Work to complete: All lines from the one containing "dynamic real-time deformability" through the final line of the records below should be reproduced exactly, with the pictures left out.

Material for this task:
==============================
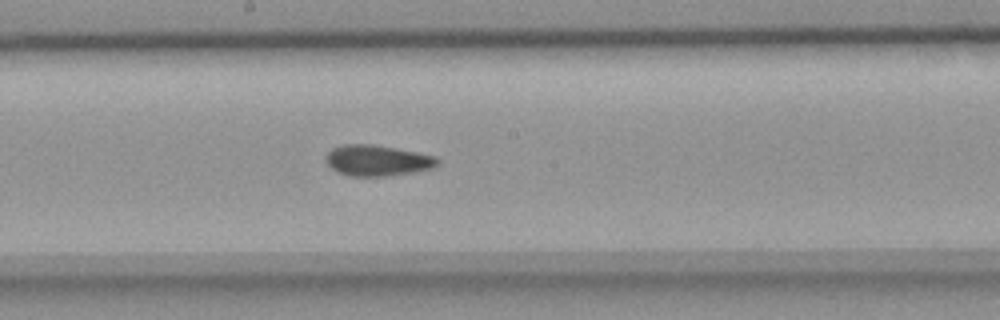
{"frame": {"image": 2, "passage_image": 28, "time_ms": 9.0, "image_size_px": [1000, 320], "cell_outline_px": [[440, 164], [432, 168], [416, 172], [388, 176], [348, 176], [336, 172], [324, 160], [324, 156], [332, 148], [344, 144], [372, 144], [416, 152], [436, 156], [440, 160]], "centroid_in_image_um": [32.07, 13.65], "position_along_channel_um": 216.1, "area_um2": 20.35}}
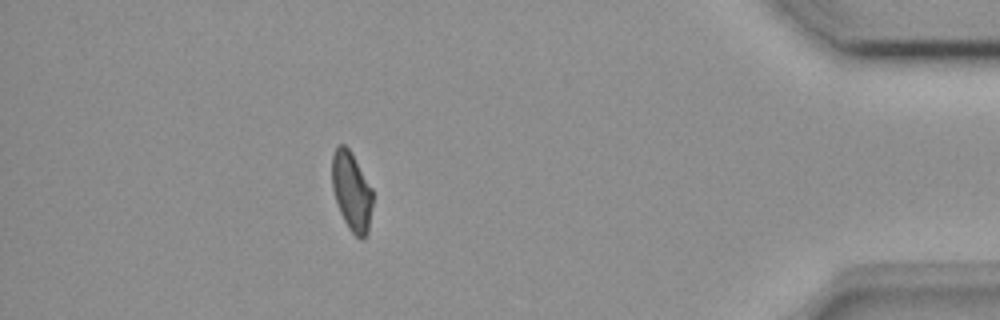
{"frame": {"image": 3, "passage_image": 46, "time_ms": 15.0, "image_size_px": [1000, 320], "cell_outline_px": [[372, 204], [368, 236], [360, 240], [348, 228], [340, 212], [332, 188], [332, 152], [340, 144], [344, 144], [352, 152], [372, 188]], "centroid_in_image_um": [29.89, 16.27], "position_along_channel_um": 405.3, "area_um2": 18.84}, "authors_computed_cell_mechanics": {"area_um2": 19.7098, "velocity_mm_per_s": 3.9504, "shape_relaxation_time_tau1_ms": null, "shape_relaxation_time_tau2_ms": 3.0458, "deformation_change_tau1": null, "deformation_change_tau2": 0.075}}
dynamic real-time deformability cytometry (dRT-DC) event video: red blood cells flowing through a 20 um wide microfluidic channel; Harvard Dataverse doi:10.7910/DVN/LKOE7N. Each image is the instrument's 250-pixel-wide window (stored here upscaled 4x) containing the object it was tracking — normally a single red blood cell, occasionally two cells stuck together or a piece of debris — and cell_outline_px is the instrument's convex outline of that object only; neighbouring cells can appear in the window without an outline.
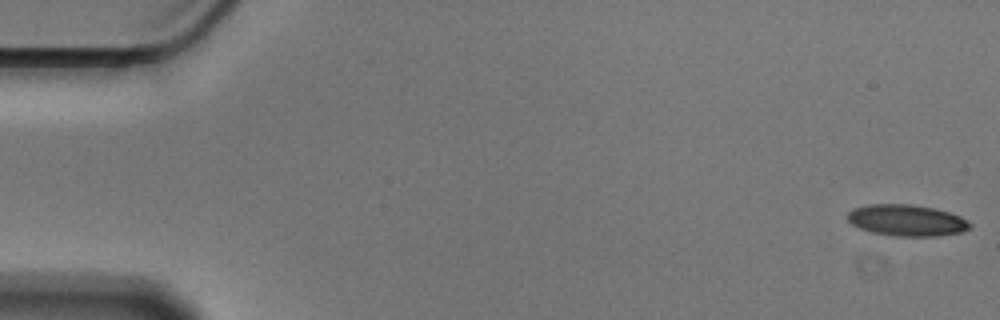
{"species": "Egyptian fruit bat (a non-hibernating species)", "species_latin": "Rousettus aegyptiacus", "temperature_condition": "cold", "stored_images_in_passage": 56, "camera_frame_rate_fps": 3000, "um_per_image_px": 0.085, "animal": {"sex": "male"}, "frame": {"image": 1, "passage_image": 1, "time_ms": 0.0, "image_size_px": [1000, 320], "cell_outline_px": [[972, 228], [964, 232], [936, 236], [892, 236], [872, 232], [860, 228], [852, 224], [848, 220], [848, 212], [852, 208], [868, 204], [912, 204], [936, 208], [960, 216], [968, 220], [972, 224]], "centroid_in_image_um": [77.11, 18.72], "position_along_channel_um": 7.9, "area_um2": 22.66}}
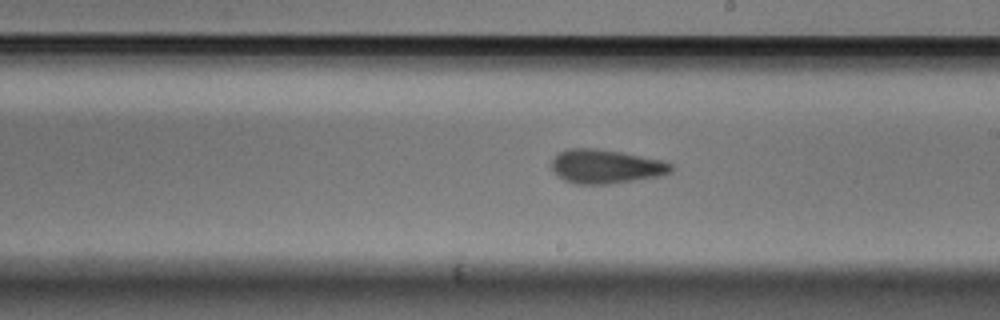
{"frame": {"image": 2, "passage_image": 32, "time_ms": 10.333, "image_size_px": [1000, 320], "cell_outline_px": [[672, 172], [660, 176], [608, 184], [576, 184], [564, 180], [556, 176], [552, 168], [552, 160], [560, 152], [568, 148], [596, 148], [620, 152], [660, 160], [672, 164]], "centroid_in_image_um": [51.46, 14.16], "position_along_channel_um": 237.5, "area_um2": 23.52}}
==============================
Result of this exercise:
dynamic real-time deformability cytometry (dRT-DC) event video: red blood cells flowing through a 20 um wide microfluidic channel; Harvard Dataverse doi:10.7910/DVN/LKOE7N. Each image is the instrument's 250-pixel-wide window (stored here upscaled 4x) containing the object it was tracking — normally a single red blood cell, occasionally two cells stuck together or a piece of debris — and cell_outline_px is the instrument's convex outline of that object only; neighbouring cells can appear in the window without an outline.
{"species": "Egyptian fruit bat (a non-hibernating species)", "species_latin": "Rousettus aegyptiacus", "temperature_condition": "cold", "stored_images_in_passage": 56, "camera_frame_rate_fps": 3000, "um_per_image_px": 0.085, "animal": {"sex": "male"}, "frame": {"image": 1, "passage_image": 1, "time_ms": 0.0, "image_size_px": [1000, 320], "cell_outline_px": [[972, 228], [964, 232], [936, 236], [892, 236], [872, 232], [860, 228], [852, 224], [848, 220], [848, 212], [852, 208], [868, 204], [912, 204], [936, 208], [960, 216], [968, 220], [972, 224]], "centroid_in_image_um": [77.11, 18.72], "position_along_channel_um": 7.9, "area_um2": 22.66}}
{"frame": {"image": 2, "passage_image": 32, "time_ms": 10.333, "image_size_px": [1000, 320], "cell_outline_px": [[672, 172], [660, 176], [608, 184], [576, 184], [564, 180], [556, 176], [552, 168], [552, 160], [560, 152], [568, 148], [596, 148], [620, 152], [660, 160], [672, 164]], "centroid_in_image_um": [51.46, 14.16], "position_along_channel_um": 237.5, "area_um2": 23.52}}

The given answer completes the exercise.